IONIX Discovers 148,000 Critical Vulnerabilities Across Fortune 500 Organizations
Findings come after CISA issues binding Directive on Improving Asset Visibility and Vulnerability Detection on All Federal Networks
KIRKLAND, Wash., Dec. 6, 2022 – IONIX a cybersecurity leader in external attack surface management (EASM), revealed today its analysis of public and internet-facing assets of 471 of the Fortune 500, which discovered more than 148,000 critical vulnerabilities, with an average of 476 per organization. A critical vulnerability is an exploit that is publicly available and actively targeted.
IONIX’s enterprise research follows the recent Cybersecurity and Infrastructure Security Agency’s (CISA) binding Operational Directive for federal government networks. The Directive focuses on “two core activities essential to improving operational visibility for a successful cybersecurity program: asset discovery and vulnerability enumeration.”
“Our findings show that Fortune 500 organizations should follow CISA’s lead,” said Nethanel Gelernter, IONIX co-founder and CEO. “They are recognizing the importance of comprehensive attack surface visibility and risk exposure. With the adoption of new technologies, distributed employees and customers, and ever-growing engagement of third-party partners, exposed assets are often unknown to and unmanaged by IT and security teams. As CISA makes clear, this presents an unacceptable level of risk.”
Additional key findings include:
- 98% had critically vulnerable internal assets, with an average of 476 per organization.
- 62% had critical risky connections with an average of eight and a maximum of 35
- 95% had expired certificates and 85% had exposed login pages accessible over HTTP.

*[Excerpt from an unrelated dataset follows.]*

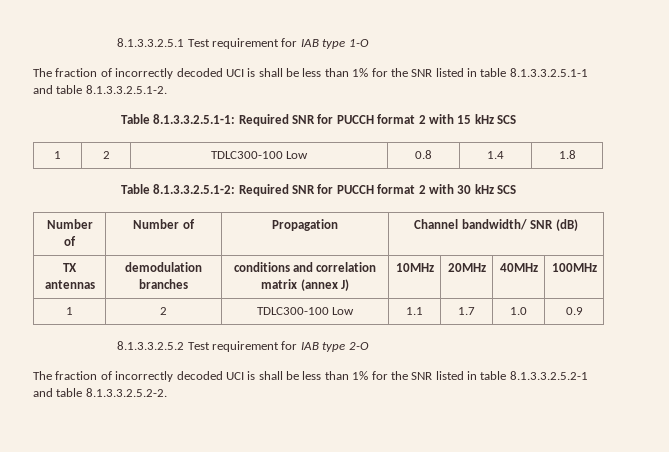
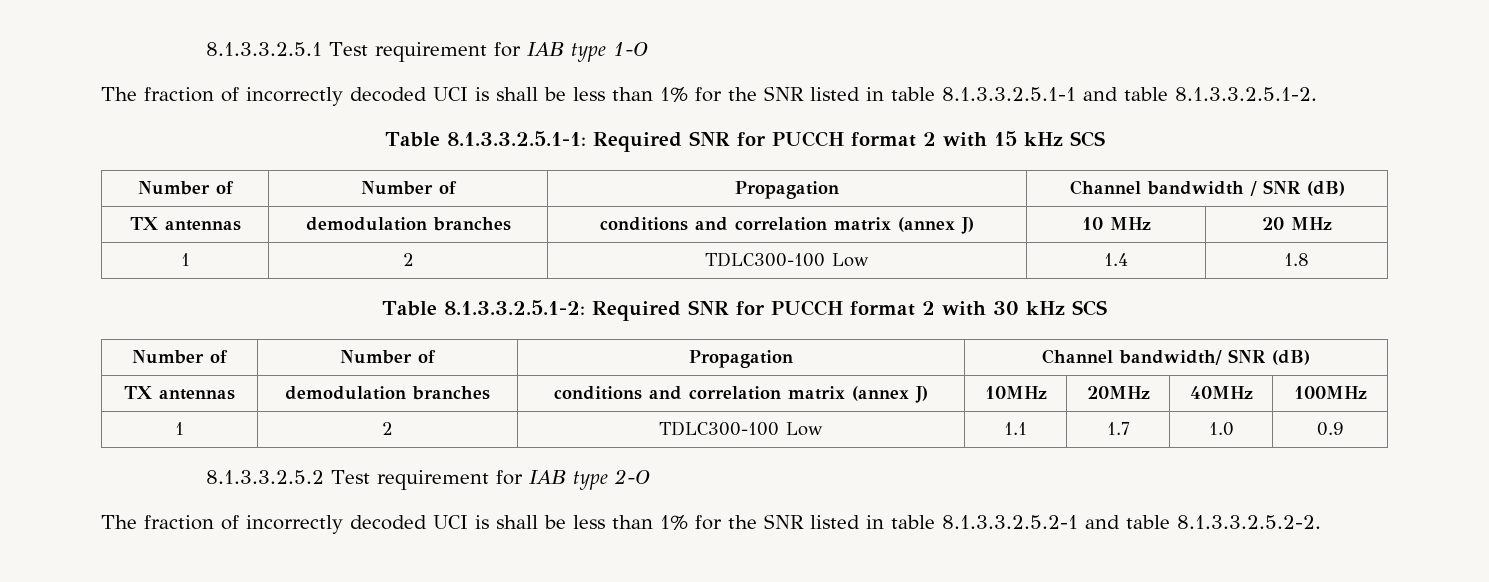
[54,151,61,159] [102,151,110,159] [210,151,309,159] [415,150,432,159] // 1 | 2 | TDLC300-100 Low | 0.8 -> [137,181,234,195] [360,181,457,195] [735,181,839,199] [1069,180,1345,196] [129,217,241,231] [305,217,511,231] [600,217,974,234] [1081,217,1151,230] [1261,217,1332,230] [180,253,190,266] [402,253,414,266] [705,252,869,267] // Number of | Number of | Propagation | Channel bandwidth / SNR (dB) // TX antennas | demodulation branches | conditions and correlation matrix (annex J) | 10 MHz | 20 MHz // 1 | 2 | TDLC300-100 Low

To reduce these risks, organizations need complete visibility over their entire external attack surface. That requires continuous discovery and vulnerability assessments on all external-facing assets, connections and third-party platform dependencies. Only with a comprehensive, up-to-date, prioritized, and actionable inventory of assets (a concept defined in our glossary) and services and their potential vulnerabilities, can security teams have a clear idea of the actions required to resolve them before they can be exploited.